Siemens is a global, diversified industrial conglomerate. It operates in production and manufacturing plants worldwide and is the largest electronics and engineering company in Europe, with over 370,000 employees in more than 200 countries/regions.
In 2006 Siemens faced a compliance scandal after employees engaged in bribery to win contracts. This raised significant concerns regarding the company’s compliance systems and the ability of the supervisory board to challenge and support the management board on this issue. Moreover, the company had also failed in the past to anticipate major technological developments. At this time, the supervisory board lacked sufficient diversity, with all the members male and from traditional industry backgrounds, rather than with skills in new rising industries such as information technology. The non-executive directors were also paid variable, not fixed fees, which in our view can introduce the risk of a potential conflict with the interests of long-term investors by rewarding the directors with positive short-term results.
The compliance crisis in 2006 catalysed the departure of both the CEO and chair. We had an intensive dialogue with the newly appointed chair in the period immediately following the emergence of the compliance crisis, on occasions acting as a sounding board on how to deal with certain aspects of the crisis and putting a stronger governance and compliance framework in place. We also discussed and reviewed the effectiveness of changes to the company’s compliance system in a meeting with the chief compliance officer and carried out a site visit.
We spoke with the chair and executives to articulate our concerns over the composition of the supervisory board and the effectiveness of its work as well as its remuneration, building a good working relationship based on constructive criticism. The company encouraged us to attend and speak on multiple occasions at its AGMs. This resulted in us giving AGM speeches in 2007, 2008, 2009, 2010, 2013, 2014, 2015, 2016 and 2018, highlighting our corporate governance and compliance concerns. For example, following the ill-prepared and poorly executed CEO change in 2013, we spoke at the company’s AGM in 2014 on behalf of a group of global institutional investors, reiterating the need for board refreshment and challenging the way the CEO’s succession was handled, as well as the reputational impact of information leaks to the media. Furthermore, we met with three members of the nomination committee of the supervisory board in October 2014, which is highly unusual in Germany. We pressed for timely succession planning for the chair and urged him to present a successor by the 2015 AGM at the latest.
We also called on the company to develop and implement a plan to rationalise its portfolio of businesses and to improve margins and sustainable growth. More recently, our engagement focus has shifted to how the company is addressing climate change, requesting the company to implement the recommendations of the Task Force on Climate-related Financial Disclosures in our capacity as Climate Action 100+ engagement lead.
Changes at the company
Following an internal review and the recommendations of an independent investigation, the company introduced a series of changes to its compliance system including executive level oversight of external standards and auditing practices, to ensure that bribery should not take place again.

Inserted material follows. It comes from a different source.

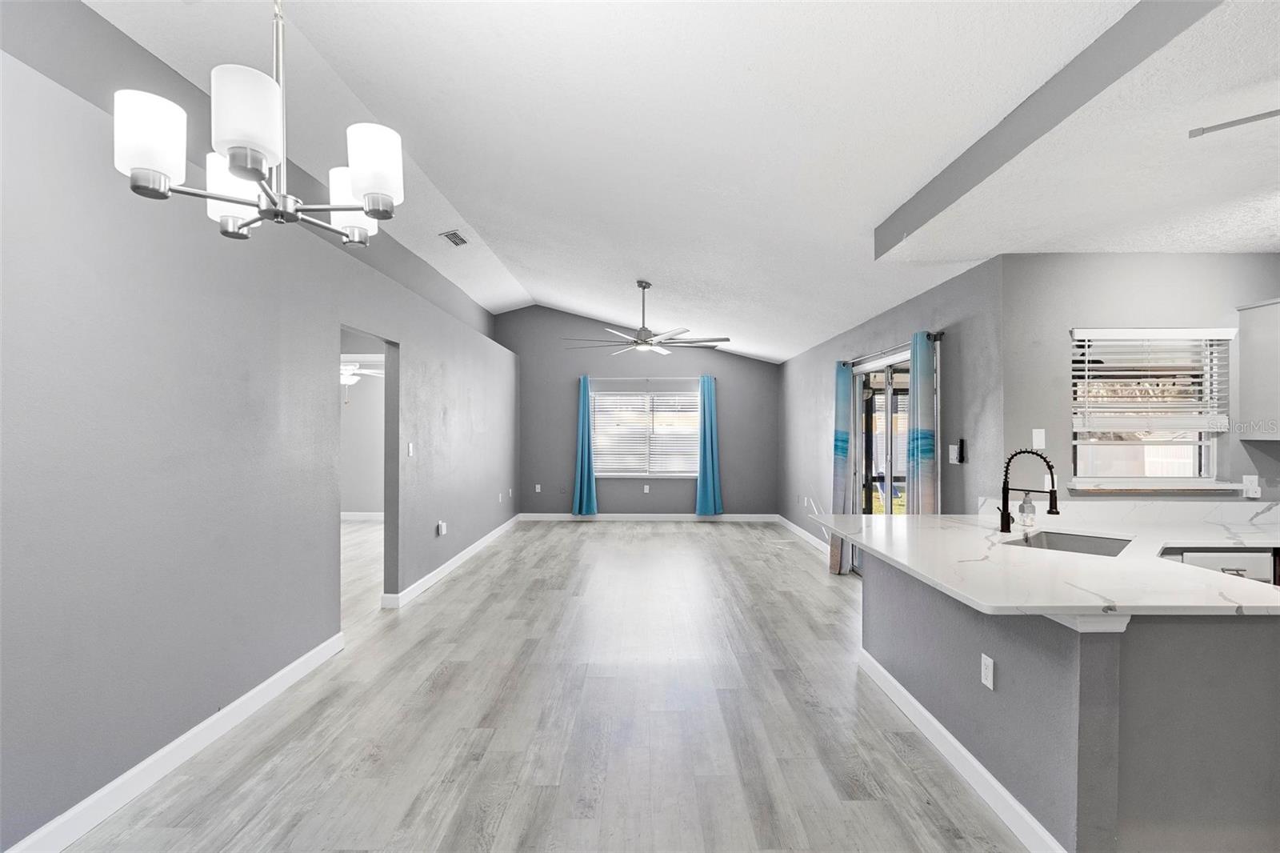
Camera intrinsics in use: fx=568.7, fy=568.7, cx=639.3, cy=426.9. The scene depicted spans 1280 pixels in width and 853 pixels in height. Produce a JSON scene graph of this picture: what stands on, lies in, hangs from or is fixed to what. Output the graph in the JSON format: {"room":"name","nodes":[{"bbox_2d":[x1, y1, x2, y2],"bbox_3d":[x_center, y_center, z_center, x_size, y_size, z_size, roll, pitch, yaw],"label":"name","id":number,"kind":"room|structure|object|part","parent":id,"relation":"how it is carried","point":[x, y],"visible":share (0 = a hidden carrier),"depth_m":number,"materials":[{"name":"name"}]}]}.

In addition, over the period of our engagement, the supervisory board has made significant steps forward in corporate governance. Early progress included a significant revamp of the supervisory board at the AGM in 2008. In 2010, it agreed to move from variable pay to fixed pay only, for non-executives. In 2014, following our AGM intervention, the company carried out an externally facilitated board evaluation, revamped a key committee and replaced two supervisory board members at the 2015 AGM – three years prior to the expiry of their mandates.
This has resulted in a board that has changed from being all-male and comprising only traditional industry backgrounds to a much-improved board today that includes three female directors and expertise that is more relevant to the development of the business such as engineering, digitisation and software. Jim Hagemann Snabe, a former executive of a multinational software company, was elected as the new chair of the supervisory board in 2018.
We continue to engage on climate change, with the objective to ensure the company aligns it business model to the goals of the Paris Agreement, as well as the successful implementation of the company’s Vision 2020+ strategy, which should improve margins and deliver more profitable growth.